The almighty “binky” – it is something that has saved mothers from colicky babies, restless infants, and just plain tired parents looking for one moment of rest.  It is strange to think that this tool could actually be doing more harm than good; the truth of the matter is that the advantages and disadvantages differ for each child.

Advantages of the Pacifier

The pacifier has been known to calm babies and provide comfort through sucking.  Sucking is an oral motor function necessary for feeding.  Premature babies have had great success with pacifiers to increase their feeding and weight gain.  Pacifiers can prevent children from thumb-sucking.  Some studies suggest that the use of a pacifier decreases the chance of SIDS (Sudden Infant Death Syndrome), although it has not been proven.
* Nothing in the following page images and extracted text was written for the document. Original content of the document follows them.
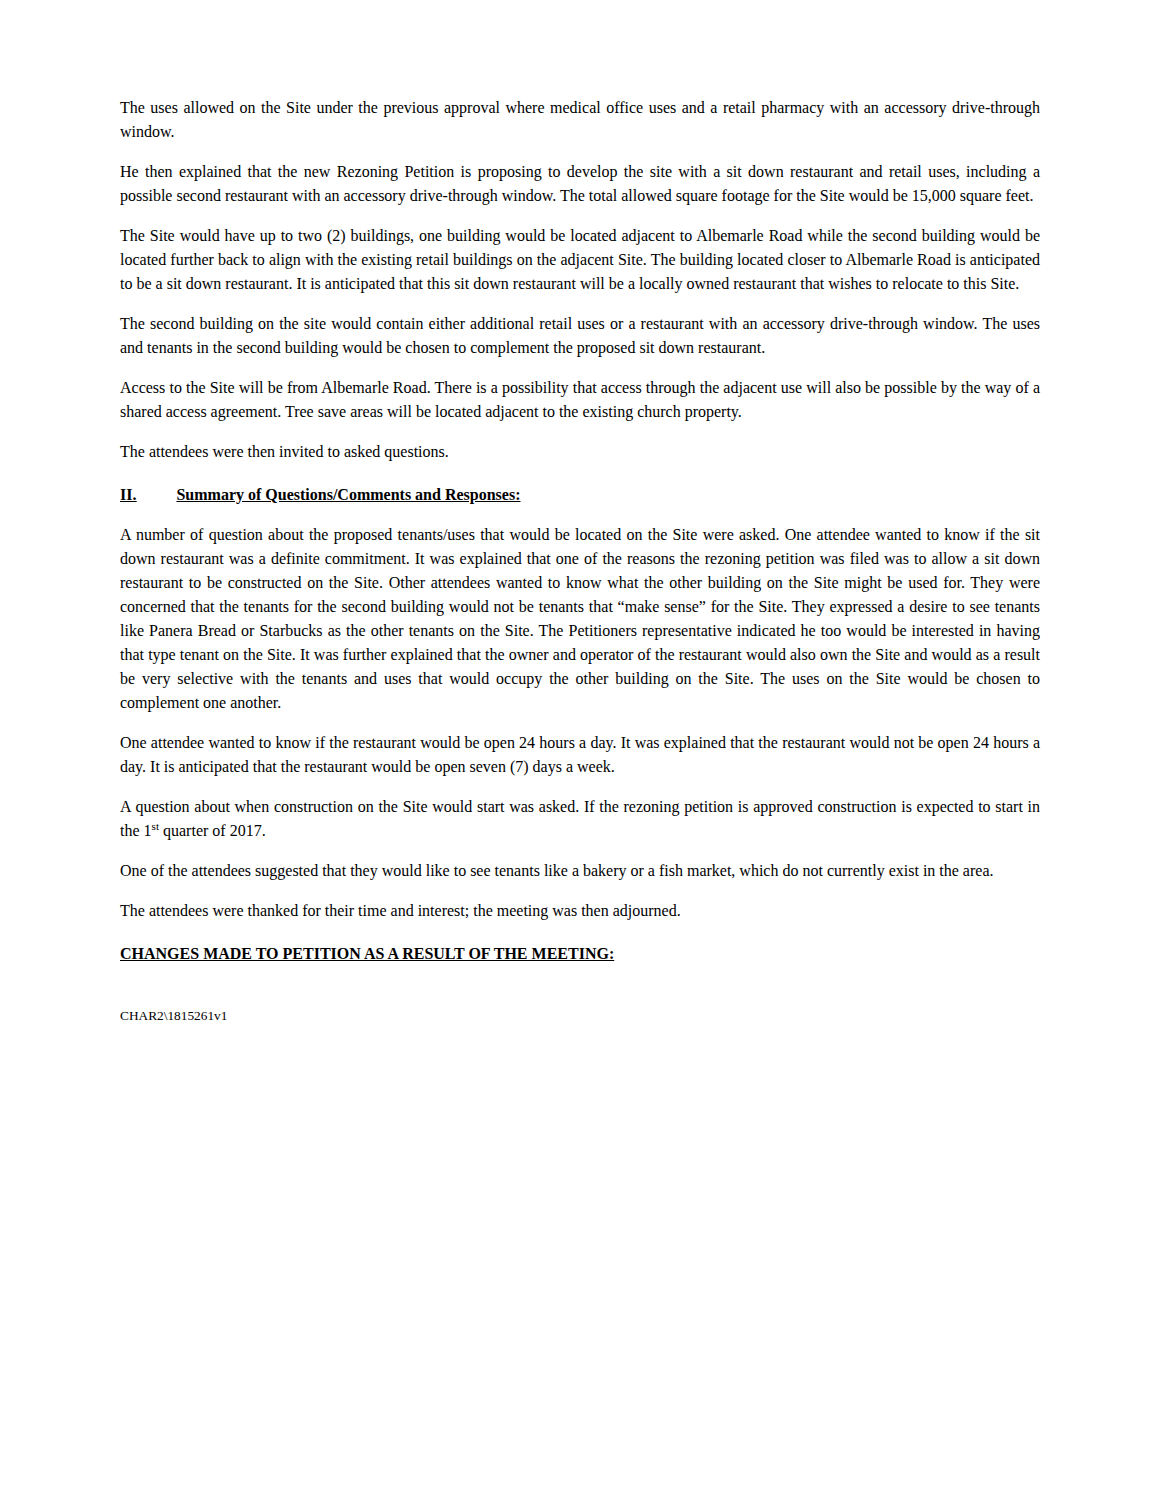The uses allowed on the Site under the previous approval where medical office uses and a retail pharmacy with an accessory drive-through window.
He then explained that the new Rezoning Petition is proposing to develop the site with a sit down restaurant and retail uses, including a possible second restaurant with an accessory drive-through window. The total allowed square footage for the Site would be 15,000 square feet.
The Site would have up to two (2) buildings, one building would be located adjacent to Albemarle Road while the second building would be located further back to align with the existing retail buildings on the adjacent Site. The building located closer to Albemarle Road is anticipated to be a sit down restaurant. It is anticipated that this sit down restaurant will be a locally owned restaurant that wishes to relocate to this Site.
The second building on the site would contain either additional retail uses or a restaurant with an accessory drive-through window. The uses and tenants in the second building would be chosen to complement the proposed sit down restaurant.
Access to the Site will be from Albemarle Road. There is a possibility that access through the adjacent use will also be possible by the way of a shared access agreement. Tree save areas will be located adjacent to the existing church property.
The attendees were then invited to asked questions.
II. Summary of Questions/Comments and Responses:
A number of question about the proposed tenants/uses that would be located on the Site were asked. One attendee wanted to know if the sit down restaurant was a definite commitment. It was explained that one of the reasons the rezoning petition was filed was to allow a sit down restaurant to be constructed on the Site. Other attendees wanted to know what the other building on the Site might be used for. They were concerned that the tenants for the second building would not be tenants that “make sense” for the Site. They expressed a desire to see tenants like Panera Bread or Starbucks as the other tenants on the Site. The Petitioners representative indicated he too would be interested in having that type tenant on the Site. It was further explained that the owner and operator of the restaurant would also own the Site and would as a result be very selective with the tenants and uses that would occupy the other building on the Site. The uses on the Site would be chosen to complement one another.
One attendee wanted to know if the restaurant would be open 24 hours a day. It was explained that the restaurant would not be open 24 hours a day. It is anticipated that the restaurant would be open seven (7) days a week.
A question about when construction on the Site would start was asked. If the rezoning petition is approved construction is expected to start in the 1st quarter of 2017.
One of the attendees suggested that they would like to see tenants like a bakery or a fish market, which do not currently exist in the area.
The attendees were thanked for their time and interest; the meeting was then adjourned.
CHANGES MADE TO PETITION AS A RESULT OF THE MEETING:
CHAR2\1815261v1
Disadvantages of the Pacifier

Until a steady feeding regiment has been created, pacifiers can alter the success of breast feeding and bottle feeding.  It is important to master these first before using a pacifier; it’s suggested to wait one month before implementing the pacifier, so a healthy feeding process can be developed.  Pacifiers have been known to alter tongue and teeth positioning.  These slight alterations may change the way a child is able to make sounds and form words, thereby delaying their speech development.

Weaning Your Child Off the Pacifier

Some parents don’t have a single problem weaning their child off of pacifiers.  In fact, many parents claim their children make the decision to stop using it; which may be their first time making a decision and directly growing from it.  Then there is the flip side of the issue, when parents could spend months or even years trying to get their child “off the binky.”  Predicting how your child will react is impossible.  Therefore you should use the pacifier with caution.

Don’t force your child to use the pacifier.  If it happens to work to calm your child, then great, but try to use it sparingly, only to calm him or her enough to sleep.  It is a good idea to pair the pacifier with a blanket or something soft.  This will help later on when weaning may become necessary.  When your child becomes upset, try to give them the soft item and see if this doesn’t provide relief.  Some children find other ways to calm down without a pacifier, although not all are the healthiest.  Thumb sucking includes the same risks pacifiers have when it comes to language and dental development.

To find the most up to date information on pacifiers and speech delay, consult a speech language pathologist.  Speech-language pathologists have extensive experience helping families who have needed therapy, and would be the best resource for treatment and prevention tips to ensure your child can avoid any delays.